Every election has three phases:

  1. Nomination
  2. Primary
  3. Election

Please participate in the moderator elections by voting, and perhaps even by nominating yourself to be a community moderator!

I would like to nominate myself as a candidate for moderator election to help this beautiful site remain a great source of learning for both students and researchers. Though I don't have a high reputation score, I frequently follow the site to help others and to get my confusions cleared. So I think I can contribute my effort to keep quality of the site remain high. if elected, I would try to guide the poster for posting a good quality and relevant question by reviewing the question and by communicating with them through making comments.

After encouragement from some fellow users, I decided to nominate myself as well.

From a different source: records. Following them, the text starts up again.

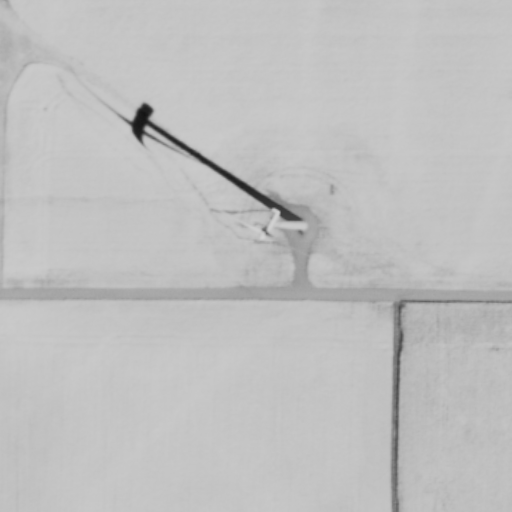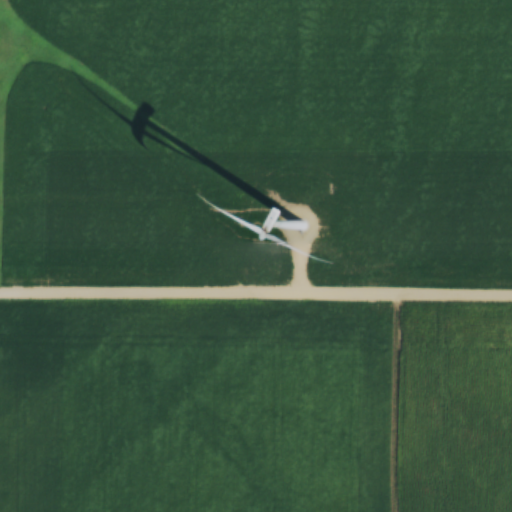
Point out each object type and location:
wind turbine: (300, 227)
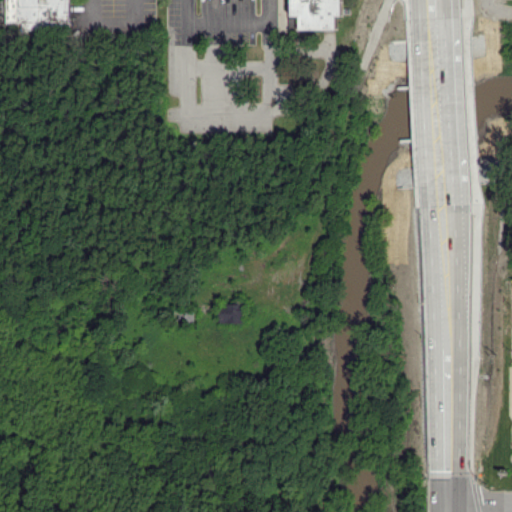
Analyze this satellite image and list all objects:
road: (497, 9)
building: (318, 11)
building: (38, 13)
building: (42, 13)
building: (316, 13)
road: (433, 14)
parking lot: (116, 17)
road: (229, 23)
road: (114, 26)
road: (4, 28)
parking lot: (223, 65)
road: (229, 69)
road: (228, 109)
road: (438, 110)
road: (326, 221)
river: (355, 255)
road: (445, 282)
building: (229, 312)
road: (449, 437)
traffic signals: (451, 502)
road: (481, 502)
road: (450, 507)
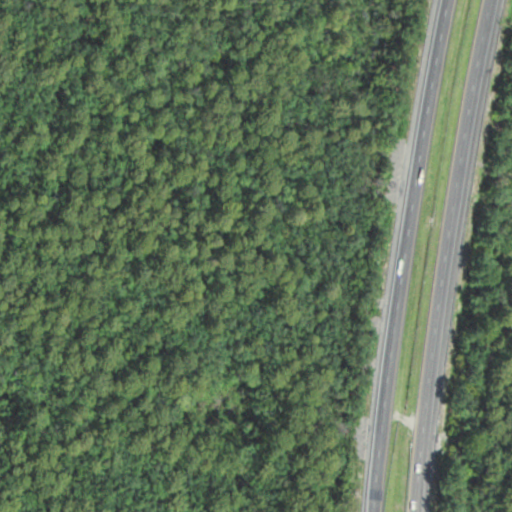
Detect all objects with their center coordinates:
road: (445, 252)
road: (403, 255)
road: (413, 509)
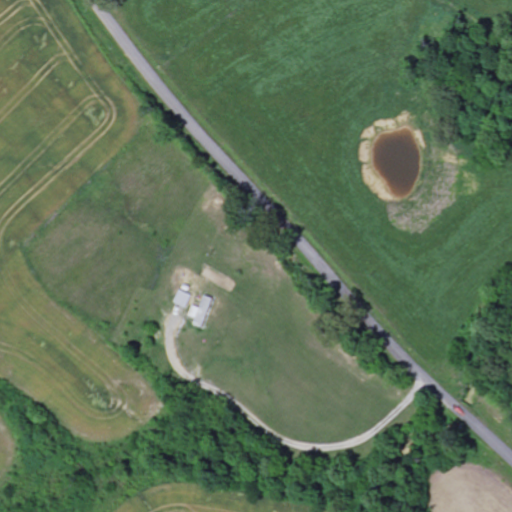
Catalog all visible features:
road: (294, 236)
building: (185, 299)
building: (204, 312)
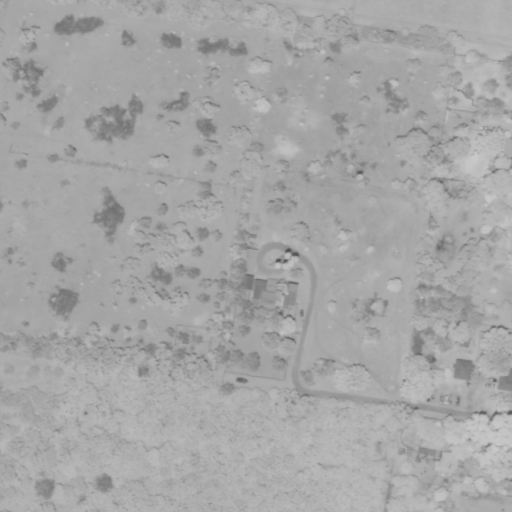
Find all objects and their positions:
building: (507, 155)
building: (247, 262)
building: (270, 297)
building: (461, 370)
building: (504, 384)
building: (509, 455)
building: (437, 460)
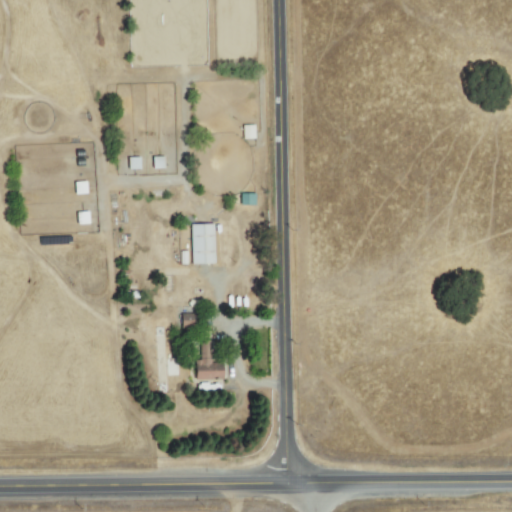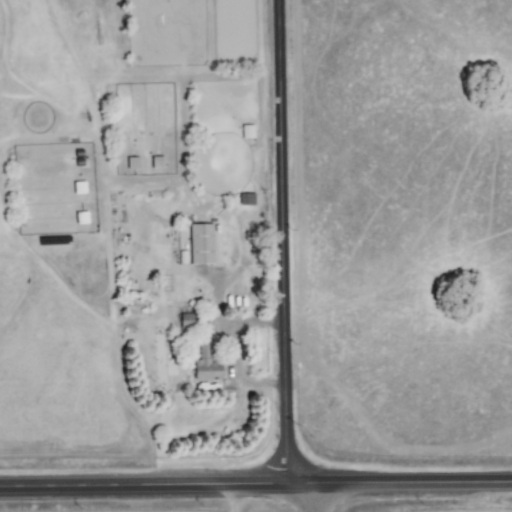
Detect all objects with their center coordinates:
building: (245, 199)
road: (285, 241)
building: (199, 244)
building: (185, 321)
building: (204, 364)
road: (256, 483)
road: (300, 496)
quarry: (324, 507)
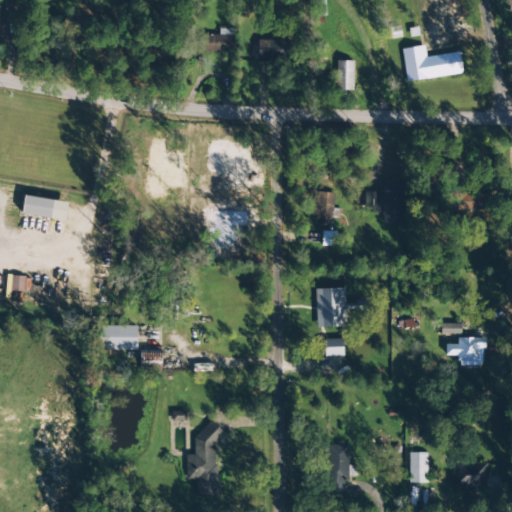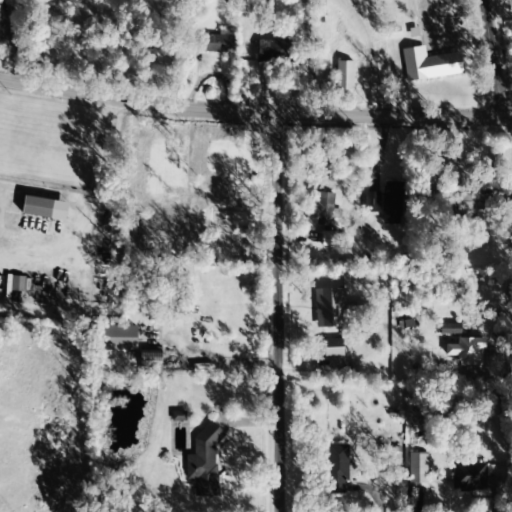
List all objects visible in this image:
building: (219, 42)
building: (273, 50)
road: (458, 55)
building: (429, 64)
building: (344, 76)
road: (123, 99)
road: (380, 109)
building: (371, 202)
building: (391, 203)
building: (469, 203)
building: (37, 207)
building: (324, 211)
building: (328, 239)
building: (19, 284)
building: (329, 308)
road: (253, 309)
building: (450, 329)
building: (118, 338)
building: (332, 347)
building: (466, 350)
building: (149, 357)
building: (178, 416)
building: (203, 463)
building: (337, 468)
building: (417, 468)
building: (468, 477)
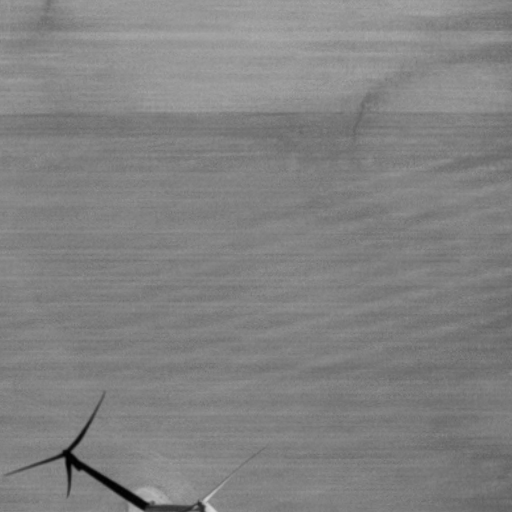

I've been an active user for well over three years. I believe I have a pretty good understanding of the site dynamics, and I'm quite happy with our current policies. (The current moderators have done an excellent job!)

I care about site quality: I have almost 800 posts edited, and well over 700 helpful flags. I have also been quite active in our chat and meta. I also believe the site should be as self-moderating as possible, i.e. the community should actively make decisions on what to close, dare to downvote, and so on. In short, I think moderators shouldn't intervene too much (i.e. take action without the support of the community), but definitely never compromise site quality.

The site is an excellent resource, let's make it even better!

This site is a great resource, and I'd like to help it continue to grow. I've been an active member for the past two years. I first got started in computer science thanks partly to Usenet newsgroups, and this site is a much better version of that. I'd like to give back by helping this site help others.

I participate actively on the site. I've raised over 600 helpful flags, edited over 300 posts, I'm a frequent reviewer, and I try to help improve the quality of questions here by posting comments to guide posters on how to improve their questions (I've posted over 2000 comments so far). Whether or not I'm elected as moderator, I'll continue doing what I can to improve the quality of questions and answers.

Kudos to our current moderators, who have helped the site grow to become so successful. If I'm elected, I hope to be able to live up to the great example and high standards they've set.

As a kid I liked math and programming. When I discovered you could apply one to the other, I was hooked. After a short stint in academia working on programming language theory and formal methods, I'm now in industry, working on secure embedded programs.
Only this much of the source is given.